### Document segment
----
Tuesday, February 9th, 2010

Promoting content in social media is only half the battle. Once it is in the face of thousands of visitors, there needs to be some sort of emotional and psychological drive to get them to share that content with others. This is key in creating a “snowball effect” that will build perpetual motion to reach a much more pervasive audience.

I covered creating emotional “hooks” to lure people in to viewing content in The Anatomy of Linkbait, but that doesn’t necessarily provide a visitor with the same kind of emotions to want to pass the content along to an individual or mass audience.

Seven types of content sharing motives

To understand how to make content more shareable we must first understand what motivates people to share in the first place.

1. Self-expression

The biggest motivator in social media is self-expression. It’s great that there are so many different ways to do this in social media. When promoting content, use this motivator by providing easy ways for the visitor to express themselves, via social share buttons, comment threading, or some other form of engagement. If a person’s beliefs or interests are related to the content, then they will be glad to share it.
----
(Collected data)
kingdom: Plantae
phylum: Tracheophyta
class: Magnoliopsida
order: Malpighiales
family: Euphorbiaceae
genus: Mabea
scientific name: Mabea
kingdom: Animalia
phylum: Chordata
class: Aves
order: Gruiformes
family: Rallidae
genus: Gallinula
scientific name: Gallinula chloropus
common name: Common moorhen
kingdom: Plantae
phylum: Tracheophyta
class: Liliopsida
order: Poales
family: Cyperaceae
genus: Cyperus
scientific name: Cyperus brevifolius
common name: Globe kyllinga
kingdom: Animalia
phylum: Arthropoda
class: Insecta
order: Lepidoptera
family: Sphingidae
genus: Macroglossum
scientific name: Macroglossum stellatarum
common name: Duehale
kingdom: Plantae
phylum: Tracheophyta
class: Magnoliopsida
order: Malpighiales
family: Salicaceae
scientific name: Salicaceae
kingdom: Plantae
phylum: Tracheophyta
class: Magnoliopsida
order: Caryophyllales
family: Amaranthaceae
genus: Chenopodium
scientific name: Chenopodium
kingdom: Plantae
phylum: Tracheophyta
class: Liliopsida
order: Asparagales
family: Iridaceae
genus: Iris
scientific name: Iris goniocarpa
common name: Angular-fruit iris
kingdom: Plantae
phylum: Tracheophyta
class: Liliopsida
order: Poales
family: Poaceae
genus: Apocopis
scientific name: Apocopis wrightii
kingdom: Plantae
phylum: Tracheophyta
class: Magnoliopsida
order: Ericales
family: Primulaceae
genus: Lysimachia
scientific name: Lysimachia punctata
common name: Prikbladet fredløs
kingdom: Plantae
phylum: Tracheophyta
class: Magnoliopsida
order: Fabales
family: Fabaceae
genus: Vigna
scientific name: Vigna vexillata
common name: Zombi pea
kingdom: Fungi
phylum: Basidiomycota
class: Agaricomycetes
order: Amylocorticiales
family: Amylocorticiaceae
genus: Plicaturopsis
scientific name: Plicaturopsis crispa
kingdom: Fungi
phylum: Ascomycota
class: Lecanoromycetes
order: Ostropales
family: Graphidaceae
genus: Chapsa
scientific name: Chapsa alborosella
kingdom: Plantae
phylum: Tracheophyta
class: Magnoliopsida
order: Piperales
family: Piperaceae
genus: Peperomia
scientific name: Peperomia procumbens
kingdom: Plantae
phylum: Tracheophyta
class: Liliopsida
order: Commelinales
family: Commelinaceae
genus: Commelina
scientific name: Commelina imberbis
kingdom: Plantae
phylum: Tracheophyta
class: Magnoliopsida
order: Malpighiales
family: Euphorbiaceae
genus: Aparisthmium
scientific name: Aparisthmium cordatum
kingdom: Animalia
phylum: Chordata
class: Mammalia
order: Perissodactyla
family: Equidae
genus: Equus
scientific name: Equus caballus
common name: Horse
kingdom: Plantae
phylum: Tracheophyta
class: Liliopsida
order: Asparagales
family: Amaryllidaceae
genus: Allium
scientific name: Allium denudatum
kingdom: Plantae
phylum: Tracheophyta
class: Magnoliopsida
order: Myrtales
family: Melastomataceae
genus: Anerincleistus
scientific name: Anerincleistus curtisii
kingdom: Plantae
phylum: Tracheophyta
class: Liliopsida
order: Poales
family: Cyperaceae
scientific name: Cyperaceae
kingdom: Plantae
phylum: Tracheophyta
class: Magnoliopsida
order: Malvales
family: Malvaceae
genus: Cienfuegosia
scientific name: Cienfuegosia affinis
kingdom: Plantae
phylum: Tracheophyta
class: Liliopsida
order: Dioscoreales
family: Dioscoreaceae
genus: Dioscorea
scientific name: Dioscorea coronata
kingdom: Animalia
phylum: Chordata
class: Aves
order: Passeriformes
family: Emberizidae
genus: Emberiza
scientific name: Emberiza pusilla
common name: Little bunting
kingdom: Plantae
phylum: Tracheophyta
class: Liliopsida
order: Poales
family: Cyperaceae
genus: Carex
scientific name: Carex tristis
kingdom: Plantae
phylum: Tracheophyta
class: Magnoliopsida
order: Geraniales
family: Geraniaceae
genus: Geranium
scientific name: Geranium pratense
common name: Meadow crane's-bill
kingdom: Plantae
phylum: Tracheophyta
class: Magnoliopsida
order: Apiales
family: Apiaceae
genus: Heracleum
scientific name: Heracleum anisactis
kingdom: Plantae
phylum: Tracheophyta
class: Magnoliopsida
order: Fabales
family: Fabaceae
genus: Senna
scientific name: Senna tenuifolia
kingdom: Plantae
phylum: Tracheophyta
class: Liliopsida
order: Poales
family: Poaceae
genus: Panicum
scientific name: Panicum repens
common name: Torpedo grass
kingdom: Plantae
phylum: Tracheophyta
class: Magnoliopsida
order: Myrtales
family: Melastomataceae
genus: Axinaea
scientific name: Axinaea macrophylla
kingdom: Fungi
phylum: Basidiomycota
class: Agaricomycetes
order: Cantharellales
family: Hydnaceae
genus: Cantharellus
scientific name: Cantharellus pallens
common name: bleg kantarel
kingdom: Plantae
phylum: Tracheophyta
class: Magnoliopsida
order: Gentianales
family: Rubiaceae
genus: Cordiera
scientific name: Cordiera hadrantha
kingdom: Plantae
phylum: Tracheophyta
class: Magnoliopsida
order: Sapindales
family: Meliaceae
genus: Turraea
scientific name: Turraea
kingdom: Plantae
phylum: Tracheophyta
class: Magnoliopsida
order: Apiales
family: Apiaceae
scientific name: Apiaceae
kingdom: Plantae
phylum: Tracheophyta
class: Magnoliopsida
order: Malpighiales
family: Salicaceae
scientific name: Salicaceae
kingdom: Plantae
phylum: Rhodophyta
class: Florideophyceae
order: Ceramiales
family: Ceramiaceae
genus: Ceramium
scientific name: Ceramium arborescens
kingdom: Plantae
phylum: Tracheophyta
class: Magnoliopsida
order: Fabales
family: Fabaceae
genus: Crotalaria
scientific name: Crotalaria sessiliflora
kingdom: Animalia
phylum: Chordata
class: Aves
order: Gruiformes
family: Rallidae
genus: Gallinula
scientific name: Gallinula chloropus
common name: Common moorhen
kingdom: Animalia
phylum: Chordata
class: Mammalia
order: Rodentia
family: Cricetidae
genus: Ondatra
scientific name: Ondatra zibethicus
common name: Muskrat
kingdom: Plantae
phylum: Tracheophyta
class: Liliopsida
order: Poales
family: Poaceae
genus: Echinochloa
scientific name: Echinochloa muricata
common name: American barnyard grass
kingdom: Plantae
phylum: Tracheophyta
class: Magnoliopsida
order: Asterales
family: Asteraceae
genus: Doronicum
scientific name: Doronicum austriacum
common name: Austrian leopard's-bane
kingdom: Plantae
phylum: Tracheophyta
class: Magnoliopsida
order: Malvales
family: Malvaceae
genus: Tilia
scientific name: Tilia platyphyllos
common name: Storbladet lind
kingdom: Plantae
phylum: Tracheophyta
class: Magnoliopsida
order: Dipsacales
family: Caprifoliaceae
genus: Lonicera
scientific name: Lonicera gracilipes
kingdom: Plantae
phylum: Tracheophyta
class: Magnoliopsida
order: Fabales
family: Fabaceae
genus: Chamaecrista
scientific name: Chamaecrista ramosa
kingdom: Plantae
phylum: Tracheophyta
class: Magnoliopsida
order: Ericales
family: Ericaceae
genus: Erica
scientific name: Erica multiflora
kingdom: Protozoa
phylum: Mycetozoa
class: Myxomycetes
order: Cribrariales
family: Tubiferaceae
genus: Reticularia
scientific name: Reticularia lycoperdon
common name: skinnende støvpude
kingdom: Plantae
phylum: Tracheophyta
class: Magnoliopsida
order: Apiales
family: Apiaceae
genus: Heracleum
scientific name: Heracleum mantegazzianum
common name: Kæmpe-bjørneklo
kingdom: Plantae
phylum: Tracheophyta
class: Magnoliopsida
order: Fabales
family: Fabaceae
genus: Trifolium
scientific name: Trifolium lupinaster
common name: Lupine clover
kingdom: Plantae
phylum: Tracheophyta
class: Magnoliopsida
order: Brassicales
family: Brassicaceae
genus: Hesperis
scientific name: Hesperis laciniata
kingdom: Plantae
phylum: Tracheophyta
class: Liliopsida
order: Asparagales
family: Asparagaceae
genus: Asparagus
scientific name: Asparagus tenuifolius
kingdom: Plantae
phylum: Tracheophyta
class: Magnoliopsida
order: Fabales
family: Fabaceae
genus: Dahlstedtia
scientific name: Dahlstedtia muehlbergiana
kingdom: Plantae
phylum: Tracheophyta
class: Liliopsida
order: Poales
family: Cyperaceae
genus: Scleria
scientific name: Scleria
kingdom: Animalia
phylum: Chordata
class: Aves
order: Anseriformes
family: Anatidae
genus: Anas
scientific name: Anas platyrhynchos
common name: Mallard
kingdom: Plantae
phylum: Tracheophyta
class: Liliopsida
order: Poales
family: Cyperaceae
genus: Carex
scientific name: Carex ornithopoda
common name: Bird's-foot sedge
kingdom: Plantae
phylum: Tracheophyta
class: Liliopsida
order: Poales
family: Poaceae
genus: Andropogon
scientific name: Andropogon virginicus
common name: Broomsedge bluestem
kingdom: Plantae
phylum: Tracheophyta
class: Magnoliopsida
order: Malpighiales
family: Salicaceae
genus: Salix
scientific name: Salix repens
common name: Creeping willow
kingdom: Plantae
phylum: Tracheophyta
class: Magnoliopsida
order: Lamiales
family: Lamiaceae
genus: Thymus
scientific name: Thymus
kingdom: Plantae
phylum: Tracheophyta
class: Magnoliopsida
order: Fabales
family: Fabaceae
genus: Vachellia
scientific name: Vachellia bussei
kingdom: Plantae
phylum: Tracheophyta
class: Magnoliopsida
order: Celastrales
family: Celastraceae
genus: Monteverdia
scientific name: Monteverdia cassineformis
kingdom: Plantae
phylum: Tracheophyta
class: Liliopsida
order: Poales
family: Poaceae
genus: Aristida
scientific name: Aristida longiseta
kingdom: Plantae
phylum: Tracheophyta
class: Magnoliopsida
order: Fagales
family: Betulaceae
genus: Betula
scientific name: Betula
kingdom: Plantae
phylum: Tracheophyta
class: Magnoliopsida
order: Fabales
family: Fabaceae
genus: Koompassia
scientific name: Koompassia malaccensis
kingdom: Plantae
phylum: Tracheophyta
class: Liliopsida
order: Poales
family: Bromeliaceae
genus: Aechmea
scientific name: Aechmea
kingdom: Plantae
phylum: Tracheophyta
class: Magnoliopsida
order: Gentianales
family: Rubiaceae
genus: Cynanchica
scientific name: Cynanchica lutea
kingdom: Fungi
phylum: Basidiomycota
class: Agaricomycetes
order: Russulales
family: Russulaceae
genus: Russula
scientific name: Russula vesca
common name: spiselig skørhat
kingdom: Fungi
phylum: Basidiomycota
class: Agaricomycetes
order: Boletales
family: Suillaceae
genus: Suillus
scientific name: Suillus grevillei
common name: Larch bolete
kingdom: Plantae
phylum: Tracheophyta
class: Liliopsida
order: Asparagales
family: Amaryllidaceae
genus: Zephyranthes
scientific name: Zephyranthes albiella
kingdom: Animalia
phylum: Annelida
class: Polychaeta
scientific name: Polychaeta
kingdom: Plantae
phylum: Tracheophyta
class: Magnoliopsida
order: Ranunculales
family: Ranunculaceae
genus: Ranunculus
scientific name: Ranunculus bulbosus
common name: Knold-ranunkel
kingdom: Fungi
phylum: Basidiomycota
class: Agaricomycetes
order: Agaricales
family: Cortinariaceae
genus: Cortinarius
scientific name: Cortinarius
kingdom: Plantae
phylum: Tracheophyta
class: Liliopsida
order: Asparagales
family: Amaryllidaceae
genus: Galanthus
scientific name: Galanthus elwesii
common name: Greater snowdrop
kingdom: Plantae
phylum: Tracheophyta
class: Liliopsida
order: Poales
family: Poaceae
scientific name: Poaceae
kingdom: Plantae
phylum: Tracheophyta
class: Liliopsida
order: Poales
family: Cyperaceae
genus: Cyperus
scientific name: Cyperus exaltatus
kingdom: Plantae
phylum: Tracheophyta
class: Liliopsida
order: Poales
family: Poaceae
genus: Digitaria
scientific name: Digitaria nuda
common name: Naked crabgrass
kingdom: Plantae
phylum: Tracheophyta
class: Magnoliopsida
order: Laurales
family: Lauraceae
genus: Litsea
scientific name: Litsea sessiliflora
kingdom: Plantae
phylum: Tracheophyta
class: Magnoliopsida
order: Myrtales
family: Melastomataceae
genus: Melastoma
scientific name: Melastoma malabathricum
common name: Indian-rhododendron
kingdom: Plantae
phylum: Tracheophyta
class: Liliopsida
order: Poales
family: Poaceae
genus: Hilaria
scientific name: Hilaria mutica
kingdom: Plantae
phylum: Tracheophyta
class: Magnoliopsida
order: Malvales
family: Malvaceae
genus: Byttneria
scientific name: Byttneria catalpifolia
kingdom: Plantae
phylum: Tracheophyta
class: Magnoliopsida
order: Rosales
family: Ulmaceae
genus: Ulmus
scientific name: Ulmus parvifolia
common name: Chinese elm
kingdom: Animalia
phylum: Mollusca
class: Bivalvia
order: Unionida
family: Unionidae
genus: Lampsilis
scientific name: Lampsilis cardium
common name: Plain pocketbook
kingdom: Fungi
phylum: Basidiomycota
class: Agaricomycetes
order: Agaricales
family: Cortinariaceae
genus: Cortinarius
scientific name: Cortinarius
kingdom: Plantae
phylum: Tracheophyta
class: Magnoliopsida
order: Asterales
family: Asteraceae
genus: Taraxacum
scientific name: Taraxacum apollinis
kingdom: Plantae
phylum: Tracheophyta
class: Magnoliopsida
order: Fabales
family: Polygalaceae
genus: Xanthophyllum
----
### Written exercise A
Transcribe the part of the social media sharing article that begins at the words "I covered creating" and stops after the words "or mass audience.".
### Written exercise B
Go on with the social media sharing article from its last sentence.
The records are separate material and have no connection to the social media sharing article.

### Reply A
I covered creating emotional “hooks” to lure people in to viewing content in The Anatomy of Linkbait, but that doesn’t necessarily provide a visitor with the same kind of emotions to want to pass the content along to an individual or mass audience.

### Reply B
2. Affinity

Everyone wants to feel like they belong and that they’re a part of something. Sharing within communities helps meet that desire. This is an especially dominant motivating factor in niche related verticals or communities.

3. Validation

Confirming or approving something often times feeds the ego for many by making someone feel important. Content that provides personal validation will likely motivate someone to share with a wide audience.

4. Prurience

Obscene or lustful content can be highly shareable. Some people pass the guilt of consuming such content on to others to make themselves feel better about doing so in the first place.

5. Status achievement

Individuals like to be recognized for their efforts, especially publicly. If content or channels feature users who share the content, then they are far more likely to be motivated to do so.

6. Altruism

Benefiting others often times makes people feel better. Content can motivate visitors by giving them the opportunity to do something good for the community. For example, an environmental report to raise awareness can be a motivating factor to share it with others to get the message out.

7. Self-serving interests

Rewarding people for their efforts goes a long way. This can be done in the form of status achievement recognition, financial gain, free or discounted products or services, and so forth. Motivate people who share content by rewarding them if they do.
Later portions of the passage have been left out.